**Aim of the exercise**.
Please count the lines of the records that contain the string "part" and give only that number.

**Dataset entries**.
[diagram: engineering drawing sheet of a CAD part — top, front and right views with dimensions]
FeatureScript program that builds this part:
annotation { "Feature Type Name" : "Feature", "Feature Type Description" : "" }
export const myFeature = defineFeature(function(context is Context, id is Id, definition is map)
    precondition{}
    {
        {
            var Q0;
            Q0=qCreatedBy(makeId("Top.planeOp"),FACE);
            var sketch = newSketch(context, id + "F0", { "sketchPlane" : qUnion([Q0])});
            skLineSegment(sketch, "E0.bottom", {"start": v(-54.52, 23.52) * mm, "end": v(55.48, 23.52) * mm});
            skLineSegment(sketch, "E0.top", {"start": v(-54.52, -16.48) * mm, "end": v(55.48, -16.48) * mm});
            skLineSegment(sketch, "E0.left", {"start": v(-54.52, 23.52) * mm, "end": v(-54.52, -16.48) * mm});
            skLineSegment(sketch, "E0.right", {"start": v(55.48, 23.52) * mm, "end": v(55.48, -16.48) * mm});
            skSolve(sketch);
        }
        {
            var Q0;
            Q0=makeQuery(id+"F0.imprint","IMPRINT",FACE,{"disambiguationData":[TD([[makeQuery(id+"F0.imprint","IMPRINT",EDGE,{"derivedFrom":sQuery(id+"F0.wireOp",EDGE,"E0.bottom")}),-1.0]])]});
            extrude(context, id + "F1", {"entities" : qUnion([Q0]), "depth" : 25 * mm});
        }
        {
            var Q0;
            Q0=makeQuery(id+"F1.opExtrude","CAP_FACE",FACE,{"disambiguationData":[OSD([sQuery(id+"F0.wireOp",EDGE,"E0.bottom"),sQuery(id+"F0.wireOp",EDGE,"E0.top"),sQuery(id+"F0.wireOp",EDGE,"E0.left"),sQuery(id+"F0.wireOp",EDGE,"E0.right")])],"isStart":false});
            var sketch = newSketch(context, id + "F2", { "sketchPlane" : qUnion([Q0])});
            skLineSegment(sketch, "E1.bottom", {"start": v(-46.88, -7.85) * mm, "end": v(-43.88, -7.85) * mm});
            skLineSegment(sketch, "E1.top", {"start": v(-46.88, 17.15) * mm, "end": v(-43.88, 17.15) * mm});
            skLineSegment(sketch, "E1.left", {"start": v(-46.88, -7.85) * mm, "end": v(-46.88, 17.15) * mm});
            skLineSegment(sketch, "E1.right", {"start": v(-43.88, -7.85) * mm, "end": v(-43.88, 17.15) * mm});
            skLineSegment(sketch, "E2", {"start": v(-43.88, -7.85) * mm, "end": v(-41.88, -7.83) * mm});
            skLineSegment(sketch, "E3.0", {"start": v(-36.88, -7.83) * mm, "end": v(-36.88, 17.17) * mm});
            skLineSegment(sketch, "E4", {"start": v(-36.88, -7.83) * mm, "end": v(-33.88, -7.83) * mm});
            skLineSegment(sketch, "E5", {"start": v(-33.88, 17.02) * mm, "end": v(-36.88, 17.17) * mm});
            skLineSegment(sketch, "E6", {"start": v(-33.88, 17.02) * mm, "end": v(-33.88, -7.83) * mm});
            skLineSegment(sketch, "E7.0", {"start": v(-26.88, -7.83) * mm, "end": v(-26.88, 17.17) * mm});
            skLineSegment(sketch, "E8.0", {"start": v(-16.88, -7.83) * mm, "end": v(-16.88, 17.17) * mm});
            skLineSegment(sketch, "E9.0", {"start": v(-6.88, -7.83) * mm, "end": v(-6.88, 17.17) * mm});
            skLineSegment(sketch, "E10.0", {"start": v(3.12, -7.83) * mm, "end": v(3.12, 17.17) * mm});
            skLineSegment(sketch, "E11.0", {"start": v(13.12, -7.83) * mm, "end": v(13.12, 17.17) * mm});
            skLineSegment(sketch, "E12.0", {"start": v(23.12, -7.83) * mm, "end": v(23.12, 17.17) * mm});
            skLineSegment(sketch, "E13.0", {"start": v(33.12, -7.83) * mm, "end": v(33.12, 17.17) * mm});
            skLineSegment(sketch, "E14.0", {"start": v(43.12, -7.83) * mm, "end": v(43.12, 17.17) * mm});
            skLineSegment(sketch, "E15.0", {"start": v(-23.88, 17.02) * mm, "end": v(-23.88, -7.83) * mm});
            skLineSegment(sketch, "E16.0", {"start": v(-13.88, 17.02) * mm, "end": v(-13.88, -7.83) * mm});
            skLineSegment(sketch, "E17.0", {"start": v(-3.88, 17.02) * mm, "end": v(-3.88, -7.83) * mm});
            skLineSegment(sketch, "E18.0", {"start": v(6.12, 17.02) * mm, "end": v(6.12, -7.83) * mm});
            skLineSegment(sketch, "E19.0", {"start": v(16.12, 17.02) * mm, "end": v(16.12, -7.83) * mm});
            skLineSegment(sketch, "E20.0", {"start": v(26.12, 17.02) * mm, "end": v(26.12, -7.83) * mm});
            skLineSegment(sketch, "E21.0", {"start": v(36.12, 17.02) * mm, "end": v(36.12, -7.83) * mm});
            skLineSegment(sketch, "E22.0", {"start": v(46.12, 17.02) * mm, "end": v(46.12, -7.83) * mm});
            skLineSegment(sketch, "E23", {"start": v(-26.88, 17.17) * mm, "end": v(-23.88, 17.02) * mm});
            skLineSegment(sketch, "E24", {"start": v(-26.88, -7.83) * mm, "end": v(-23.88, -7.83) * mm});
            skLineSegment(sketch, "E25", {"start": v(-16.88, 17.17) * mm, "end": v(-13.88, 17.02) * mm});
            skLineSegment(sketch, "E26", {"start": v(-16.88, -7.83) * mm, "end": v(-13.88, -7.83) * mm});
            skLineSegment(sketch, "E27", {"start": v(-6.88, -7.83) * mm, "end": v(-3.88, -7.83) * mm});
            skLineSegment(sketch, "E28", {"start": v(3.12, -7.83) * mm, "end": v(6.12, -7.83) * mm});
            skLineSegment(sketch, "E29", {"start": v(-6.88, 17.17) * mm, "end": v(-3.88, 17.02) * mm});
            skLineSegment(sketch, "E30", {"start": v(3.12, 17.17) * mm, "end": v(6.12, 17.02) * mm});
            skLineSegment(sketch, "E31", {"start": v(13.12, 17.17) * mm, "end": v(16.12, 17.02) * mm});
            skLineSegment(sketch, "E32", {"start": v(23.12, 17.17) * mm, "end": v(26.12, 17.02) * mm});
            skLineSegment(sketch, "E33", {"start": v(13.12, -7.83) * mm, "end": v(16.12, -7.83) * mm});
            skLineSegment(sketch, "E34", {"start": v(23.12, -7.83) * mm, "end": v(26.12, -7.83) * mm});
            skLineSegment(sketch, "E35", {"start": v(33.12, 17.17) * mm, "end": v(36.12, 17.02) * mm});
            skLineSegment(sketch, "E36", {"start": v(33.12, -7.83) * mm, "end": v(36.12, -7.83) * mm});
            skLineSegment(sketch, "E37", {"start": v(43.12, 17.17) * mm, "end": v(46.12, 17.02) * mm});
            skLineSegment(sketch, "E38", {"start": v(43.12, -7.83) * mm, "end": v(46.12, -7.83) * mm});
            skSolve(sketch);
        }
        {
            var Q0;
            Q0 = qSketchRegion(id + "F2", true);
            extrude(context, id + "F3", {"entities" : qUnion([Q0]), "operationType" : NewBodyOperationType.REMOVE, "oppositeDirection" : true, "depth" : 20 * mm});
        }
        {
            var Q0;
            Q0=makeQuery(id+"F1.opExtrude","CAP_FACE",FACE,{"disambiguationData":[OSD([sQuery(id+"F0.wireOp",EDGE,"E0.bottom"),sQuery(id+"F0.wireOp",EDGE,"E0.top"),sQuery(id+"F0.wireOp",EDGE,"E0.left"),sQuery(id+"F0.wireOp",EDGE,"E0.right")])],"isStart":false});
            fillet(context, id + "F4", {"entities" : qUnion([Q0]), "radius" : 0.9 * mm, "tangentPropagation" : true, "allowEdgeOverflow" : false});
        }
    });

**Response**.
2